Price History Tracking

import pandas as pd
import os

class PriceTracker:
    def __init__(self, scraper, history_file="price_history.csv"):
        self.scraper = scraper
        self.history_file = history_file
        self.load_history()

    def load_history(self):
        if os.path.exists(self.history_file):
            self.history = pd.read_csv(self.history_file)
        else:
            self.history = pd.DataFrame(
                columns=["product_id", "retailer", "title", 
                         "price", "url", "scraped_at"])

    def track_product(self, product_id, urls):
        results = []
        for url in urls:
            try:
                if "amazon" in url:
                    data = self.scraper.scrape_amazon(url)
                else:
                    data = self.scraper.scrape_generic(url)

                data["product_id"] = product_id
                results.append(data)
            except Exception as e:
                print(f"Error scraping {url}: {e}")

        new_data = pd.DataFrame(results)
        self.history = pd.concat([self.history, new_data], ignore_index=True)
        self.history.to_csv(self.history_file, index=False)

        return results

    def get_best_price(self, product_id):
        product = self.history[self.history["product_id"] == product_id]
        if product.empty:
            return None

        latest = product.sort_values("scraped_at").groupby("retailer").last()
        best = latest.loc[latest["price"].idxmin()]

        return {
            "retailer": best.name,
            "price": best["price"],
            "url": best["url"]
        }

    def price_trend(self, product_id, retailer=None):
        product = self.history[self.history["product_id"] == product_id]
        if retailer:
            product = product[product["retailer"] == retailer]

        product = product.sort_values("scraped_at")

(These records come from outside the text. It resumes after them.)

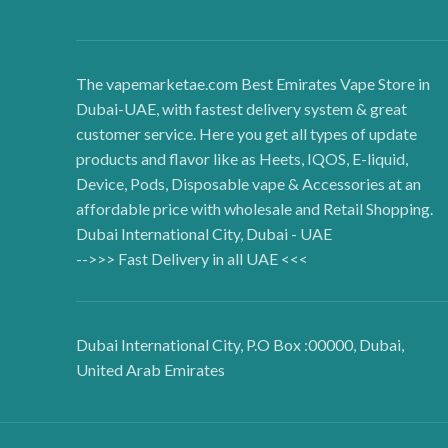
The vapemarketae.com Best Emirates Vape Store in
Dubai-UAE, with fastest delivery system & great
customer service. Here you get all types of update
products and flavor like as Heets, IQOS, E-liquid,
Device, Pods, Disposable vape & Accessories at an
affordable price with wholesale and Retail Shopping.
Dubai International City, Dubai - UAE
-->>> Fast Delivery in all UAE <<<
Dubai International City, P.O Box :00000, Dubai,
United Arab Emirates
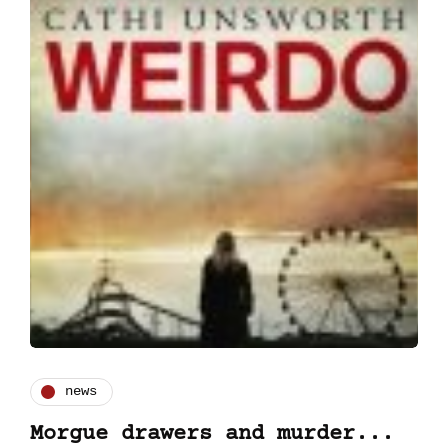
news
Morgue drawers and murder...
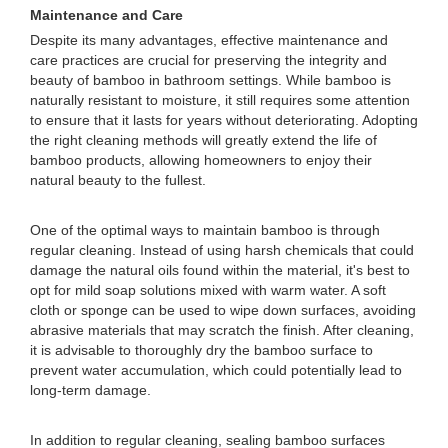
Maintenance and Care
Despite its many advantages, effective maintenance and
care practices are crucial for preserving the integrity and
beauty of bamboo in bathroom settings. While bamboo is
naturally resistant to moisture, it still requires some attention
to ensure that it lasts for years without deteriorating. Adopting
the right cleaning methods will greatly extend the life of
bamboo products, allowing homeowners to enjoy their
natural beauty to the fullest.
One of the optimal ways to maintain bamboo is through
regular cleaning. Instead of using harsh chemicals that could
damage the natural oils found within the material, it's best to
opt for mild soap solutions mixed with warm water. A soft
cloth or sponge can be used to wipe down surfaces, avoiding
abrasive materials that may scratch the finish. After cleaning,
it is advisable to thoroughly dry the bamboo surface to
prevent water accumulation, which could potentially lead to
long-term damage.
In addition to regular cleaning, sealing bamboo surfaces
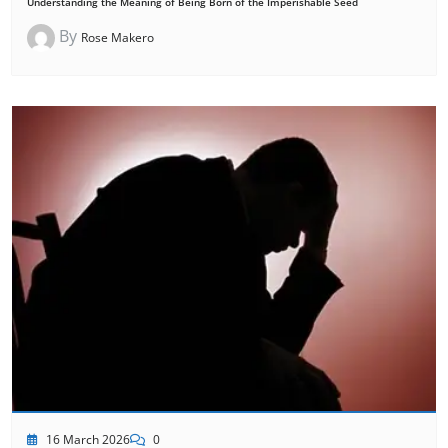
Understanding the Meaning of Being Born of the Imperishable Seed
By
Rose Makero
16 March 2026
0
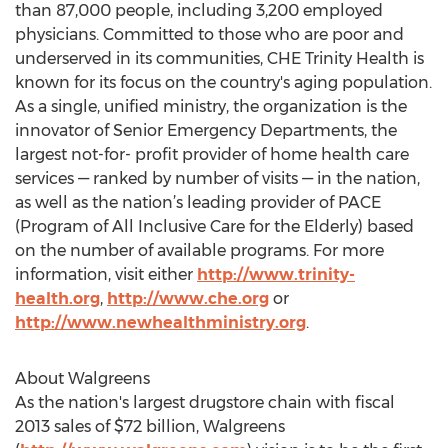
than 87,000 people, including 3,200 employed
physicians. Committed to those who are poor and
underserved in its communities, CHE Trinity Health is
known for its focus on the country's aging population.
As a single, unified ministry, the organization is the
innovator of Senior Emergency Departments, the
largest not-for- profit provider of home health care
services — ranked by number of visits — in the nation,
as well as the nation’s leading provider of PACE
(Program of All Inclusive Care for the Elderly) based
on the number of available programs. For more
information, visit either
http://www.trinity-
health.org
,
http://www.che.org
or
http://www.newhealthministry.org
.
About Walgreens
As the nation's largest drugstore chain with fiscal
2013 sales of $72 billion, Walgreens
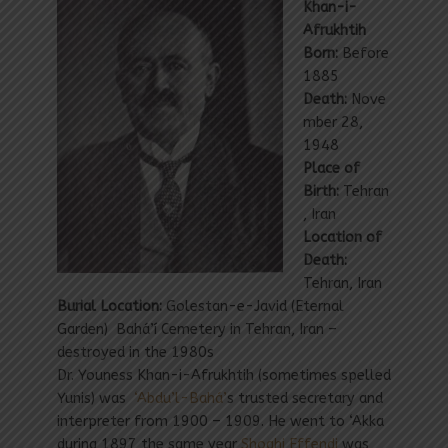
Khan-i-
Afrukhtih
Born:
Before
1885
Death:
Nove
mber 28,
1948
Place of
Birth:
Tehran
, Iran
Location of
Death:
Tehran, Iran
Burial Location:
Golestan-e-Javid (Eternal
Garden) Bahá’í Cemetery in Tehran, Iran –
destroyed in the 1980s
Dr. Youness Khan-i-Afrukhtih (sometimes spelled
Yunis) was
‘Abdu’l-Bahá’
s trusted secretary and
interpreter from 1900 – 1909. He went to ‘Akka
during 1897 the same year
Shoghi Effendi
was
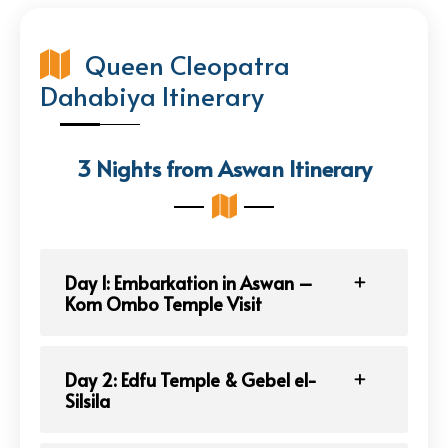
Queen Cleopatra
Dahabiya Itinerary
3 Nights from Aswan Itinerary
Day 1: Embarkation in Aswan –
Kom Ombo Temple Visit
Day 2: Edfu Temple & Gebel el-
Silsila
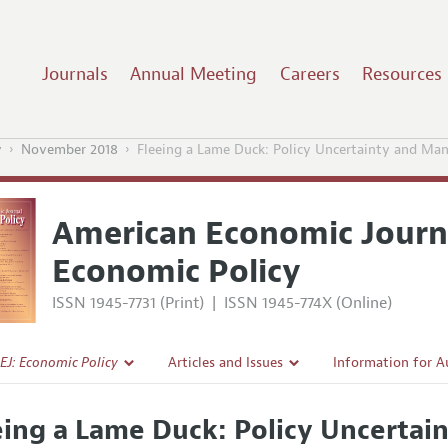
Journals
Annual Meeting
Careers
Resources
y
November 2018
Fleeing a Lame Duck: Policy Uncertainty and Man
American Economic Journ
Economic Policy
ISSN 1945-7731 (Print)
|
ISSN 1945-774X (Online)
EJ: Economic Policy
Articles and Issues
Information for A
Current Issue
Submission Guidel
eing a Lame Duck: Policy Uncertai
l Policy
All Issues
Accepted Article 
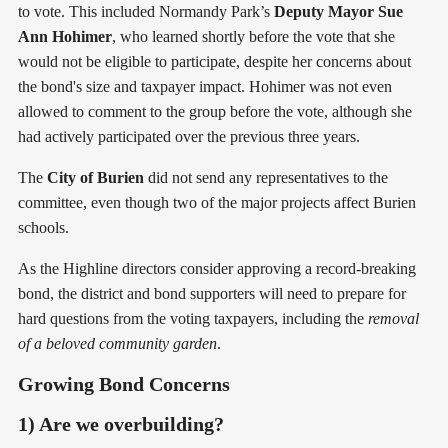
to vote. This included Normandy Park’s
Deputy Mayor Sue
Ann Hohimer
, who learned shortly before the vote that she
would not be eligible to participate, despite her concerns about
the bond's size and taxpayer impact. Hohimer was not even
allowed to comment to the group before the vote, although she
had actively participated over the previous three years.
The
City of Burien
did not send any representatives to the
committee, even though two of the major projects affect Burien
schools.
As the Highline directors consider approving a record-breaking
bond, the district and bond supporters will need to prepare for
hard questions from the voting taxpayers, including the
removal
of a beloved community garden
.
Growing Bond Concerns
1) Are we overbuilding?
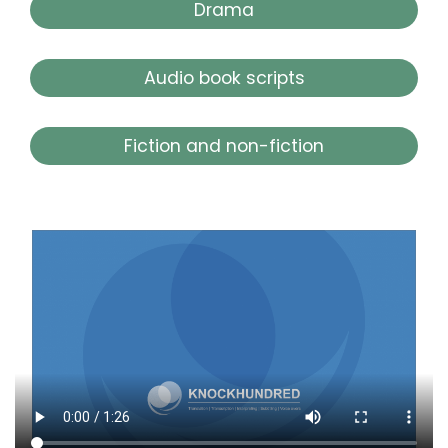
Drama
Audio book scripts
Fiction and non-fiction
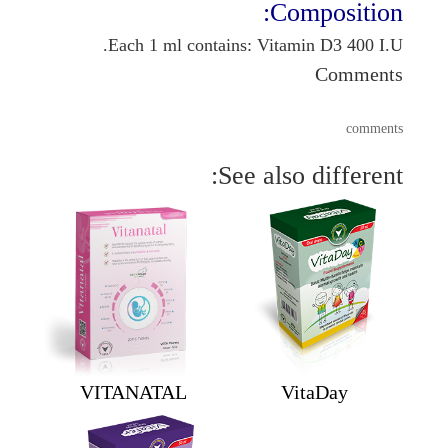
Composition:
Each 1 ml contains: Vitamin D3 400 I.U.
Comments
comments
See also different:
VITANATAL
VitaDay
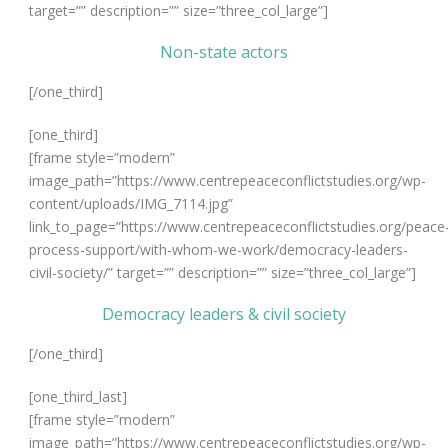
target=”” description=”” size=”three_col_large”]
Non-state actors
[/one_third]
[one_third]
[frame style=”modern”
image_path=”https://www.centrepeaceconflictstudies.org/wp-
content/uploads/IMG_7114.jpg”
link_to_page=”https://www.centrepeaceconflictstudies.org/peace
process-support/with-whom-we-work/democracy-leaders-
civil-society/” target=”” description=”” size=”three_col_large”]
Democracy leaders & civil society
[/one_third]
[one_third_last]
[frame style=”modern”
image_path=”https://www.centrepeaceconflictstudies.org/wp-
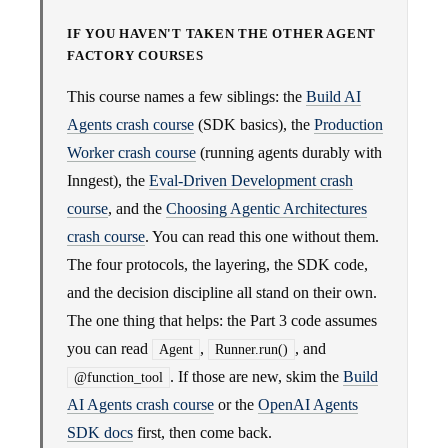
IF YOU HAVEN'T TAKEN THE OTHER AGENT
FACTORY COURSES
This course names a few siblings: the
Build AI
Agents crash course
(SDK basics), the
Production
Worker crash course
(running agents durably with
Inngest), the
Eval-Driven Development crash
course
, and the
Choosing Agentic Architectures
crash course
. You can read this one without them.
The four protocols, the layering, the SDK code,
and the decision discipline all stand on their own.
The one thing that helps: the Part 3 code assumes
you can read
,
, and
Agent
Runner.run()
. If those are new, skim the
Build
@function_tool
AI Agents crash course
or the
OpenAI Agents
SDK docs
first, then come back.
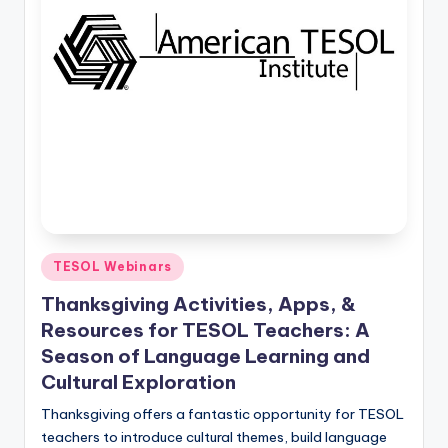
O
L
In
s
ti
t
u
t
e'
Posted
TESOL Webinars
in
s
Thanksgiving Activities, Apps, &
L
Resources for TESOL Teachers: A
Season of Language Learning and
e
Cultural Exploration
xi
Thanksgiving offers a fantastic opportunity for TESOL
c
teachers to introduce cultural themes, build language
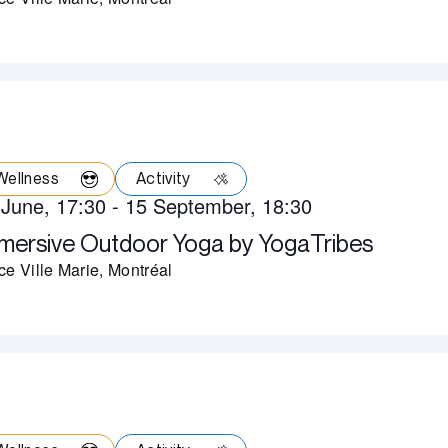
Wellness
Activity
 June, 17:30
-
15 September, 18:30
mersive Outdoor Yoga by YogaTribes
ce Ville Marie, Montréal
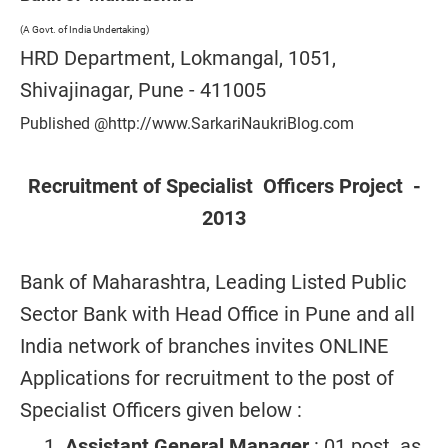
(A Govt. of India Undertaking)
HRD Department, Lokmangal, 1051,
Shivajinagar, Pune - 411005
Published @http://www.SarkariNaukriBlog.com
Recruitment of Specialist Officers Project -
2013
Bank of Maharashtra, Leading Listed Public
Sector Bank with Head Office in Pune and all
India network of branches invites ONLINE
Applications for recruitment to the post of
Specialist Officers given below :
Assistant General Manager
: 01 post as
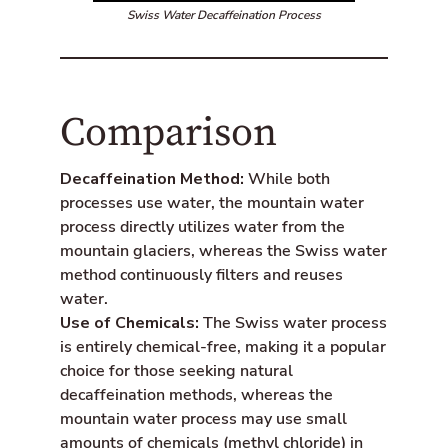
Swiss Water Decaffeination Process
Comparison
Decaffeination Method:
While both
processes use water, the mountain water
process directly utilizes water from the
mountain glaciers, whereas the Swiss water
method continuously filters and reuses
water.
Use of Chemicals:
The Swiss water process
is entirely chemical-free, making it a popular
choice for those seeking natural
decaffeination methods, whereas the
mountain water process may use small
amounts of chemicals (methyl chloride) in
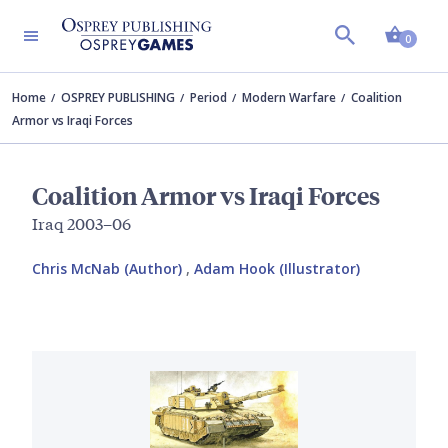
Shopp
0
Home
OSPREY PUBLISHING
Period
Modern Warfare
Coalition
Armor vs Iraqi Forces
Coalition Armor vs Iraqi Forces
Iraq 2003–06
Chris McNab (Author)
,
Adam Hook (Illustrator)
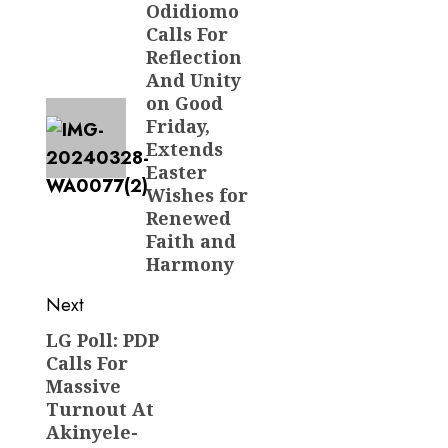
navigation
Odidiomo
Previous
Calls For
post:
Reflection
And Unity
on Good
Friday,
Extends
Easter
Wishes for
Renewed
Faith and
Harmony
Next
LG Poll: PDP
Next
Calls For
post:
Massive
Turnout At
Akinyele-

        if len(product) < 2:
            return "Insufficient data"

        first_price = product.iloc[0]["price"]
        last_price = product.iloc[-1]["price"]
        change = ((last_price - first_price) / first_price) * 100

        return {
            "current": last_price,
            "lowest": product["price"].min(),
            "highest": product["price"].max(),
            "change_pct": round(change, 1)
        }

tracker = PriceTracker(scraper)

Setting Up Deal Alerts

import schedule
import time

def setup_watchlist():
    watchlist = {
        "headphones": {
            "urls": [
                "https://amazon.com/dp/EXAMPLE1",
                "https://bestbuy.com/product/EXAMPLE1",
            ],
            "target_price": 200.00
        },
        "keyboard": {
            "urls": [
                "https://amazon.com/dp/EXAMPLE2",
                "https://newegg.com/product/EXAMPLE2",
            ],
            "target_price": 120.00
        }
    }
    return watchlist

def check_prices():
    watchlist = setup_watchlist()

    for product_id, config in watchlist.items():
        results = tracker.track_product(product_id, config["urls"])
        best = tracker.get_best_price(product_id)
        trend = tracker.price_trend(product_id)

        if best and best["price"] <= config["target_price"]:
            print(f"DEAL ALERT: {product_id}")
            print(f"  Price: ${best['price']:.2f} at {best['retailer']}")
            print(f"  Target was: ${config['target_price']:.2f}")
            print(f"  URL: {best['url']}")

        if isinstance(trend, dict):
            print(f"\n{product_id} trend: {trend['change_pct']:+.1f}% "
                  f"(low: ${trend['lowest']:.2f}, high: ${trend['highest']:.2f})")

# Run every 6 hours
schedule.every(6).hours.do(check_prices)
check_prices()  # Run immediately first

while True:
    schedule.run_pending()
    time.sleep(60)

Recommended Infrastructure

ScraperAPI handles JavaScript rendering and anti-bot protections on major retailers
ThorData residential proxies prevent IP blocks during frequent checks
ScrapeOps monitors your scraper uptime and success rates

Conclusion

A personal shopper bot turns price comparison from a manual chore into an automated advantage. Start with a few products you're watching, let the bot build price history, and set target prices for alerts. Over time, the savings add up significantly — especially for electronics and other items with volatile pricing.